## EXTRAIT PRÉSENTÉ
-- -- --

France | France, Cour d'appel de Douai, Sociale c salle 3, 26 mai 2023, 20/01303


ARRÊT DU

26 Mai 2023







N° 759/23



N° RG 20/01303 - N° Portalis DBVT-V-B7E-TAPO



GG/AL

































Jugement du

Conseil de Prud'hommes - Formation paritaire de LENS

en date du

26 Mai 2020

(RG F 19/00112 -section )











































GROSSE :



aux avocats



le 26 Mai 2023





République Française

Au nom du Peuple Français



COUR D'APPEL DE DOUAI

Chambre Sociale

- Prud'Hommes-





APPELANTE :



S.A.S. STOCKOVER

[Adresse 4]

[Localité 3]

représentée par Me Eric DELFLY, avocat au barreau de LILLE substitué par Me Judith OZUCH, avocat au barreau de LILLE





INTIMÉ :


...

ARRÊT DU

26 Mai 2023

N° 759/23

N° RG 20/01303 - N° Portalis DBVT-V-B7E-TAPO

GG/AL

Jugement du

Conseil de Prud'hommes - Formation paritaire de LENS

en date du

26 Mai 2020

(RG F 19/00112 -section )

GROSSE :

aux avocats

le 26 Mai 2023

République Française

Au nom du Peuple Français

COUR D'APPEL DE DOUAI

Chambre Sociale

- Prud'Hommes-

APPELANTE :

S.A.S. STOCKOVER

[Adresse 4]

[Localité 3]

représentée par Me Eric DELFLY, avocat au barreau de LILLE substitué par Me Judith OZUCH, avocat au barreau de LILLE

INTIMÉ :

M. [H] [B]

[Adresse 1]

[Localité 2]

représenté par M. [I] [W] (Défenseur syndical)

DÉBATS : à l'audience publique du 18 Janvier 2023

Tenue par Gilles GUTIERREZ

magistrat chargé d'instruire l'affaire qui a entendu seul les plaidoiries, les parties ou leurs représentants ne s'y étant pas opposés et qui en a rendu compte à la cour dans son délibéré,

les parties ayant été avisées à l'issue des débats que l'arrêt sera prononcé par sa mise à disposition au greffe.

GREFFIER : Gaetan DELETTREZ

COMPOSITION DE LA COUR LORS DU DÉLIBÉRÉ

Soleine HUNTER-FALCK

: PRÉSIDENT DE CHAMBRE

Muriel LE BELLEC

: CONSEILLER

Gilles GUTIERREZ

: CONSEILLER

Le prononcé de l'arrêt a été prorogé du 31 Mars 2023 au 26 Mai 2023 pour plus ample délibéré

ARRÊT : Contradictoire

prononcé par sa mise à disposition au greffe le 26 Mai 2023,

les parties présentes en ayant été préalablement avisées dans les conditions prévues à l'article 450 du code de procédure civile, signé par Muriel LE BELLEC, Conseiller et par Cindy LEPERRE, greffier auquel la minute de la décision a été remise par le magistrat signataire.

-- -- --

## DONNÉES FOURNIES

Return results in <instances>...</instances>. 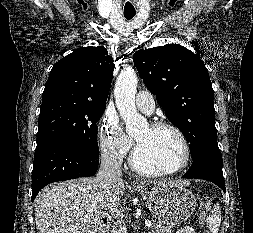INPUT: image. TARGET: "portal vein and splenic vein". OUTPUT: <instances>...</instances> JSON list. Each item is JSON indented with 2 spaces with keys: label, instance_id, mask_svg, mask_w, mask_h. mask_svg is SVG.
<instances>
[{
  "label": "portal vein and splenic vein",
  "instance_id": "1",
  "mask_svg": "<svg viewBox=\"0 0 253 233\" xmlns=\"http://www.w3.org/2000/svg\"><path fill=\"white\" fill-rule=\"evenodd\" d=\"M145 225L151 227V226H152V223H151L150 220H146V221H145Z\"/></svg>",
  "mask_w": 253,
  "mask_h": 233
}]
</instances>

-- -- --

## TRAVAIL DEMANDÉ
Pouvez-vous rédiger la suite de l'arrêt de la cour d'appel de Douai, à partir de sa dernière phrase ?

## RÉSULTAT OBTENU
ORDONNANCE DE CLÔTURE : rendue le 28 Décembre 2022

EXPOSE DU LITIGE

La SAS STOCKOVER assure une activité d'acquisition et de vente en gros d'appareils électroménagers. Elle a engagé par contrat à durée déterminée à temps partiel du 17/09/2015 M. [H] [B], né en 1985, dans le cadre d'un contrat initiative emploi, en qualité d'employé, niveau I, échelon I de la convention collective des commerces de gros.

Il convient de préciser que le frère du salarié, M. [L] [B], est associé de la société à hauteur du tiers du capital.

La relation de travail s'est poursuivie aux mêmes conditions par contrats des 22/03/2016 et du 01/08/2016, par avenant du 01/12/2016, puis pour une durée indéterminée selon avenant du 07/11/2017.

Les parties ont convenu d'une rupture amiable par convention du 23/01/2019.

Estimant la rupture abusive, M. [B] a saisi le conseil de prud'hommes de Lens, par requête reçue le 04/04/2019 de diverses demandes indemnitaires relatives à l'exécution et à la rupture du contrat de travail.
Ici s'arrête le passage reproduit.